Is yours a customer-centric company? The CMO Council and SAP recently posed that question to more than 300 senior marketing executives of major corporations. Not surprisingly, 73% of respondents said customer centricity is critical to the success of the business and to their own roles.
Sadly, and equally predictable, was that only 14% said customer centricity is a hallmark of their company, and only 11% said they believe that their customers would agree with that characterization.
In short, the study results echoed those of several major studies in the past few years, which is that most companies claiming to be "customer-centric" aren't.
Peter Drucker famously noted that "the point of a business is to create a customer." That language—"create a customer"—might lead to considering customers as inanimate objects or things. But they aren't vessels serving only as passive repositories for whatever companies want to stuff into them. Customers are active agents in a dynamic business ecosystem.
That's why the new business imperative is to partner with them throughout the product and service lifecycle (not just at the end of it) collaborating with them to co-create, refine, and launch high-impact products and solutions.
But rather than being recognized as the raison d'être of a business, the consumer is too often consigned to a single department—market research—which primarily validates what the company already thinks it knows. And such confinement of consumer insight into a virtual ghetto serves as a drag on growth, hindering businesses from acquiring, delighting, and retaining consumers.
Ironically, it's the specialists typically tasked with representing the consumer's voice—market research and consumer insights groups—who contribute to a consumer-sampled rather than consumer-infused business culture. Some of the problem lies in their own reliance on methods and dogma that are no longer sustainable, but more of it lies in the conventional corporate view of customers as respondents or consumers—not partners.
But companies infused with the voice of the customer—those that systematically design the customer into the company across all functions and divisions, at every phase of the product or service lifecycle—are more agile, responsive, and able to deliver greater shareholder value over the long run.
So how do you do that? By recognizing that consumers can (and should) be active collaborators with every facet of your brand, and then acting on it.
Here are five concrete measures that corporate leadership can take to integrate the consumer into the company.
1. Start with insights, but don't stop there
Even if your consumer insights team has identified an opportunity for innovation, the consumer voice all too often ends there, or it's re-enlisted only at the end of the process, when you're ready to test or validate. Instead...
2. Create common purpose among all stakeholders
Which is what GE does. GE's chief marketing officer, Beth Comstock, systematically bridges the engineering lab with the real world "lab" of homes, airports, factories, and hospitals through an initiative called "market back."

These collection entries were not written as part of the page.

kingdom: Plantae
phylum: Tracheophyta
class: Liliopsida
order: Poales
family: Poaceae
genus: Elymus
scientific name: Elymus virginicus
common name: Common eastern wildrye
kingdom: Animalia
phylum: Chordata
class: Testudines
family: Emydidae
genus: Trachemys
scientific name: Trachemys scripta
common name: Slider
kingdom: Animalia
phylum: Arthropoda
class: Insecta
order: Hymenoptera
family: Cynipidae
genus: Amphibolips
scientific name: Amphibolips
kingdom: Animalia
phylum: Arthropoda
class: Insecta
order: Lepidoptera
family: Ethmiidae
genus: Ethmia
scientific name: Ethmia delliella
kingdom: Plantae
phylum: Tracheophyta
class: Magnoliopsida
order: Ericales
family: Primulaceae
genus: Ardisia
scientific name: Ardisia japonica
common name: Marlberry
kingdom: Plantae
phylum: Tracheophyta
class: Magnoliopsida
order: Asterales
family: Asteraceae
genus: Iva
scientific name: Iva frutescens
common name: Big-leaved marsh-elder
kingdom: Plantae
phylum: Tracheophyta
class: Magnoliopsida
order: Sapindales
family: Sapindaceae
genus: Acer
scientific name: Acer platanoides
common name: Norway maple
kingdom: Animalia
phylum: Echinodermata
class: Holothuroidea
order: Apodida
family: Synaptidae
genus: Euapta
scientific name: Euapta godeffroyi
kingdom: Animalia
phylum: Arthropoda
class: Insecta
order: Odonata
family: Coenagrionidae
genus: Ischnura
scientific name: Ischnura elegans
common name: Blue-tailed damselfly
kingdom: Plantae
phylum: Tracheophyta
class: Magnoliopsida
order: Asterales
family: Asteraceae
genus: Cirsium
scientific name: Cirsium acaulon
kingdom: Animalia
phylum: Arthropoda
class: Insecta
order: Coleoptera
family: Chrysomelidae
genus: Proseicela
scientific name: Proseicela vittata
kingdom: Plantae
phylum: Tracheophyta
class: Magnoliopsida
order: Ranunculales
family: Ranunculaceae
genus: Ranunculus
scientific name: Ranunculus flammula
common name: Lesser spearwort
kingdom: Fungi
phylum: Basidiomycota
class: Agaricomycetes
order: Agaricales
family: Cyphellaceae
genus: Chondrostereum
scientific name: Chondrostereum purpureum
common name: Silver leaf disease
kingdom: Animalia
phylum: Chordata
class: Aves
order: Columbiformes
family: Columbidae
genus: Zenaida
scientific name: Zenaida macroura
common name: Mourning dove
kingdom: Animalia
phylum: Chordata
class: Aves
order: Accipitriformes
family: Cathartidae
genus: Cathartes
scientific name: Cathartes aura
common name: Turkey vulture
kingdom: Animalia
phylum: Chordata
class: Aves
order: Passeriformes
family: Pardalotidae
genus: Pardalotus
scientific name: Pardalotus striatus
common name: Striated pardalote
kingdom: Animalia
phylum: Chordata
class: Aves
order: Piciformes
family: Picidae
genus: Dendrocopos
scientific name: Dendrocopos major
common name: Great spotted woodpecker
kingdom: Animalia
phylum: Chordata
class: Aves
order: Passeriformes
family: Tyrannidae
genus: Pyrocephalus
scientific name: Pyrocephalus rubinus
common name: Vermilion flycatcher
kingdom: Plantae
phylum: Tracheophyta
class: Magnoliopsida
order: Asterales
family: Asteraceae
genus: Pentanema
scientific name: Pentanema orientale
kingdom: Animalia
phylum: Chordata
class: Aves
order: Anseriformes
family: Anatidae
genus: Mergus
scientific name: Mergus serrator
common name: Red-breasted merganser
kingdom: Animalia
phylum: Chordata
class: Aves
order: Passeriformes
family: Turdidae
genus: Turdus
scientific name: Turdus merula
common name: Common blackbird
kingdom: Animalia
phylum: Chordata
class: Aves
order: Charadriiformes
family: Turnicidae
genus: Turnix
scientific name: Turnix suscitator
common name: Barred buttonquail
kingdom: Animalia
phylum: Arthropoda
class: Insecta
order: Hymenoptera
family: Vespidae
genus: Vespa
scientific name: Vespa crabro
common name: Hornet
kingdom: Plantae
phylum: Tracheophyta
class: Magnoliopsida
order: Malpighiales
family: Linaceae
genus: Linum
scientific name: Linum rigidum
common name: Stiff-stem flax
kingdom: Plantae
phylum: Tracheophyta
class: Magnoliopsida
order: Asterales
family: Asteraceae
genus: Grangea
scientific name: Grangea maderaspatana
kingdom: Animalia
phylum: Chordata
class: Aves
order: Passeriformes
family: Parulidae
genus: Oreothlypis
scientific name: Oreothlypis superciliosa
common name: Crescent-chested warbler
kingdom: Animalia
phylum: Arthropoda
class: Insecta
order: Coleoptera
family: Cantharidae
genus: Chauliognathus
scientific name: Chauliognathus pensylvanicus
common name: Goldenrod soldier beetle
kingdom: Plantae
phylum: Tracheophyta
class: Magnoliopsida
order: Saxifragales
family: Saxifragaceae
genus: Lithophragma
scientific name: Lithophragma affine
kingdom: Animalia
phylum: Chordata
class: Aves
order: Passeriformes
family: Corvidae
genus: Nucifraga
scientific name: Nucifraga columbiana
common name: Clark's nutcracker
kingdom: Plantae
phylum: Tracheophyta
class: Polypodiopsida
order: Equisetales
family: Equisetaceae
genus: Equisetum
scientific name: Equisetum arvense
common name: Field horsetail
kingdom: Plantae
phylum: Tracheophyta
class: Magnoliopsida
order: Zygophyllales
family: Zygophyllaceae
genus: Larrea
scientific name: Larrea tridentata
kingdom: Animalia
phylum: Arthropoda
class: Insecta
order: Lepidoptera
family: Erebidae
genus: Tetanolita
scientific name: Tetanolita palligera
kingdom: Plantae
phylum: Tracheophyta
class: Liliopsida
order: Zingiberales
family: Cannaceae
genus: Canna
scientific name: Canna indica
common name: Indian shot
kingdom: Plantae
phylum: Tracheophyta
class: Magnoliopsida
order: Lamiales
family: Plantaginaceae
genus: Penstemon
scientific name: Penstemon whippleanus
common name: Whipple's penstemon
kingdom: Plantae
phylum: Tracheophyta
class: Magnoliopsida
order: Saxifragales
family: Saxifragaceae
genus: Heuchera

The success of the initiative hinges on several key factors:
- Developing understanding through immersion and consumer dialogue
- Designing solutions for and in partnership with all stakeholders and from the ground up in local markets (rather than being pushed down from headquarters)
- Rapidly implementing by quickly rolling out and testing solutions
- Iterating, using immediate customer feedback
"Global perception and expectation of innovation is changing, and businesses would be short-sighted not to change with it," Comstock says. "And that means looking at innovation in both the science lab and the 'real world' lab."
So how do you do that? Mandate that every department—from R&D to Manufacturing, from Finance to Marketing—engage customers through live workshops, online communities, virtual collaboration platforms, webcam streams showing in-moment usage, and other interpersonal methods.